* Provided entries:
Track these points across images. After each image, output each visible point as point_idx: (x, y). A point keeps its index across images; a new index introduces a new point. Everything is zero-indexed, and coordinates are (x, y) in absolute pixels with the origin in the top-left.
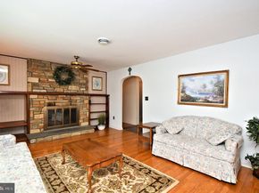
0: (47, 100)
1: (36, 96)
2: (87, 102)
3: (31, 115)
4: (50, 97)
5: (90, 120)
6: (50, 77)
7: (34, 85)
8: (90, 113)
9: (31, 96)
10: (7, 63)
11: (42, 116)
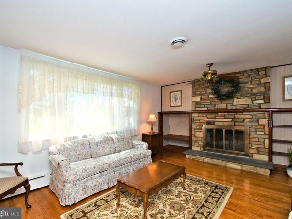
0: (205, 118)
1: (196, 115)
2: (264, 121)
3: (193, 133)
4: (209, 115)
5: (271, 153)
6: (210, 94)
7: (196, 104)
8: (272, 141)
9: (193, 115)
10: (180, 89)
11: (201, 135)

* Work instructions:
When repeating the material above, keep every line exact and drop all pictures.

* Response:
Track these points across images. After each image, output each visible point as point_idx: (x, y). A point keeps its index across images; a new index introduces a new point. Everything is zero-indexed, and coordinates are (x, y) in absolute pixels with the origin in the top-left.
0: (47, 100)
1: (36, 96)
2: (87, 102)
3: (31, 115)
4: (50, 97)
5: (90, 120)
6: (50, 77)
7: (34, 85)
8: (90, 113)
9: (31, 96)
10: (7, 63)
11: (42, 116)
0: (205, 118)
1: (196, 115)
2: (264, 121)
3: (193, 133)
4: (209, 115)
5: (271, 153)
6: (210, 94)
7: (196, 104)
8: (272, 141)
9: (193, 115)
10: (180, 89)
11: (201, 135)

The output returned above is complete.